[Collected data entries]
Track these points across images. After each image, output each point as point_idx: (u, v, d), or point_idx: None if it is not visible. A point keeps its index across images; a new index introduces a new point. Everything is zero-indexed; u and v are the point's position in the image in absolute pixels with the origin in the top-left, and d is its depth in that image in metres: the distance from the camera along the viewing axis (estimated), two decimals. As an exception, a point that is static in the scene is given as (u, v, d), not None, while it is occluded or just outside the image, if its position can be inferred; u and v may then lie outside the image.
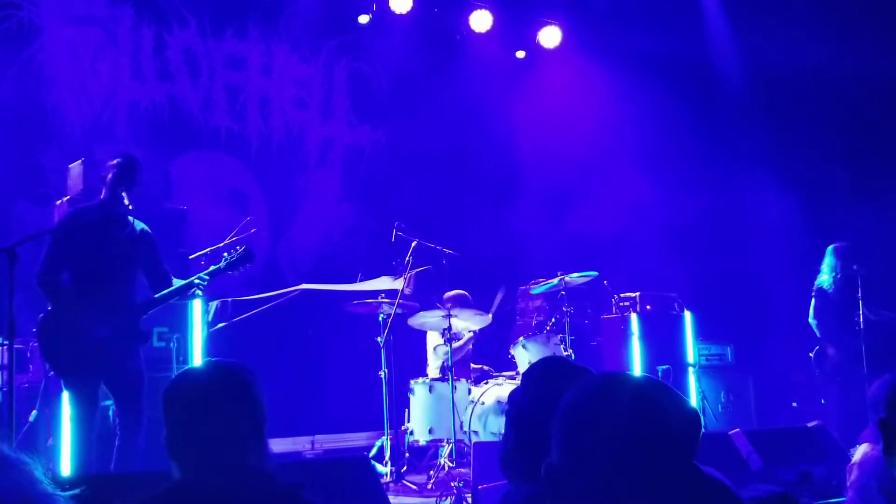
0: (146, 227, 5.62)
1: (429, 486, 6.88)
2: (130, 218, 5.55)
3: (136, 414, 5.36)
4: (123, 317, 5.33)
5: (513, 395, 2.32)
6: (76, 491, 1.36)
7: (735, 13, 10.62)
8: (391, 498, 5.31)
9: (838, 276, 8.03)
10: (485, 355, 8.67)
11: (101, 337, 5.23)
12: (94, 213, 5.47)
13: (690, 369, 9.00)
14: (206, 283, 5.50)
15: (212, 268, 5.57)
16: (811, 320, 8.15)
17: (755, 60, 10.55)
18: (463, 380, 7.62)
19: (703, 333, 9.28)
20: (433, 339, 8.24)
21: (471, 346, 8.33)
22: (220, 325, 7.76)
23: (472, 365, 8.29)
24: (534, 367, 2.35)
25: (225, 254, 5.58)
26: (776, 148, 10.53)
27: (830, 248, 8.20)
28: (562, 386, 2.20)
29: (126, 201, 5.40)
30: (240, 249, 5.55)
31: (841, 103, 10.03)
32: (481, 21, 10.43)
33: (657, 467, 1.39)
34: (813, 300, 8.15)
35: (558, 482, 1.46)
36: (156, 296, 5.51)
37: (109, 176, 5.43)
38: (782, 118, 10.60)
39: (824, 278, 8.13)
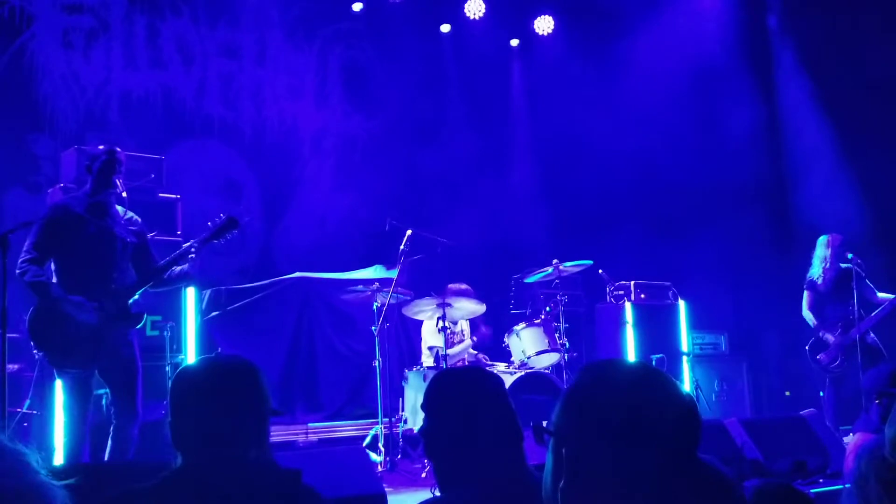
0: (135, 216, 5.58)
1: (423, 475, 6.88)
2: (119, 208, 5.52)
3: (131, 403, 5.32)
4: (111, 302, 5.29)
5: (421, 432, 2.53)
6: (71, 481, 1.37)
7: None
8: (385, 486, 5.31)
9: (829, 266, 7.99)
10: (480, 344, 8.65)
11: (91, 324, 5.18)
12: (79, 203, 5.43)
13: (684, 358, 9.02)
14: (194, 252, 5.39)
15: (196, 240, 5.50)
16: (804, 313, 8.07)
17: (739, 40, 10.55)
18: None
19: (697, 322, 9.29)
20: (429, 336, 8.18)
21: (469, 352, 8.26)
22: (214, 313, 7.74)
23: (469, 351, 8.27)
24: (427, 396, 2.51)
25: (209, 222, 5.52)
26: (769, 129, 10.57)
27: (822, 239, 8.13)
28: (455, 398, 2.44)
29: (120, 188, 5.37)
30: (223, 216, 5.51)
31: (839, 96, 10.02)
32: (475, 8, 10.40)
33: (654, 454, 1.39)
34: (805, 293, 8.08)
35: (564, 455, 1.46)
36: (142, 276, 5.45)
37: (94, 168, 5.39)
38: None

■ **Activity**: Set every record down verbatim. No pictures belong in the copy.

■ **Exercise answer**:
Track these points across images. After each image, output each point as point_idx: (u, v, d), or point_idx: None if it is not visible. A point keeps its index across images; a new index introduces a new point. Everything is zero-indexed; u and v are the point's position in the image in absolute pixels with the origin in the top-left, and d is its depth in that image in metres: the distance from the camera along the viewing axis (estimated), two decimals. As an exception, a point that is static in the scene is given as (u, v, d), not None, while it is occluded or just outside the image, if its position can be inferred; u and v may then lie outside the image.
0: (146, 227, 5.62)
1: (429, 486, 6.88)
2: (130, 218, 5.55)
3: (136, 414, 5.36)
4: (123, 317, 5.33)
5: (513, 395, 2.32)
6: (76, 491, 1.36)
7: (735, 13, 10.62)
8: (391, 498, 5.31)
9: (838, 276, 8.03)
10: (485, 355, 8.67)
11: (101, 337, 5.23)
12: (94, 213, 5.47)
13: (690, 369, 9.00)
14: (206, 283, 5.50)
15: (212, 268, 5.57)
16: (811, 320, 8.15)
17: (755, 60, 10.55)
18: (463, 380, 7.62)
19: (703, 333, 9.28)
20: (433, 339, 8.24)
21: (471, 346, 8.33)
22: (220, 325, 7.76)
23: (472, 365, 8.29)
24: (534, 367, 2.35)
25: (225, 254, 5.58)
26: (776, 148, 10.53)
27: (830, 248, 8.20)
28: (562, 386, 2.20)
29: (126, 201, 5.40)
30: (240, 249, 5.55)
31: (841, 103, 10.03)
32: (481, 21, 10.43)
33: (657, 467, 1.39)
34: (813, 300, 8.15)
35: (558, 482, 1.46)
36: (156, 296, 5.51)
37: (109, 176, 5.43)
38: (782, 118, 10.60)
39: (824, 278, 8.13)
0: (135, 216, 5.58)
1: (423, 475, 6.88)
2: (119, 208, 5.52)
3: (131, 403, 5.32)
4: (111, 302, 5.29)
5: (421, 432, 2.53)
6: (71, 481, 1.37)
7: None
8: (385, 486, 5.31)
9: (829, 266, 7.99)
10: (480, 344, 8.65)
11: (91, 324, 5.18)
12: (79, 203, 5.43)
13: (684, 358, 9.02)
14: (194, 252, 5.39)
15: (196, 240, 5.50)
16: (804, 313, 8.07)
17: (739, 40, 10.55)
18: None
19: (697, 322, 9.29)
20: (429, 336, 8.18)
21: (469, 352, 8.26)
22: (214, 313, 7.74)
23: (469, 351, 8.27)
24: (427, 396, 2.51)
25: (209, 222, 5.52)
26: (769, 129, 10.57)
27: (822, 239, 8.13)
28: (455, 398, 2.44)
29: (120, 188, 5.37)
30: (223, 216, 5.51)
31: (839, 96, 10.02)
32: (475, 8, 10.40)
33: (654, 454, 1.39)
34: (805, 293, 8.08)
35: (564, 455, 1.46)
36: (142, 276, 5.45)
37: (94, 168, 5.39)
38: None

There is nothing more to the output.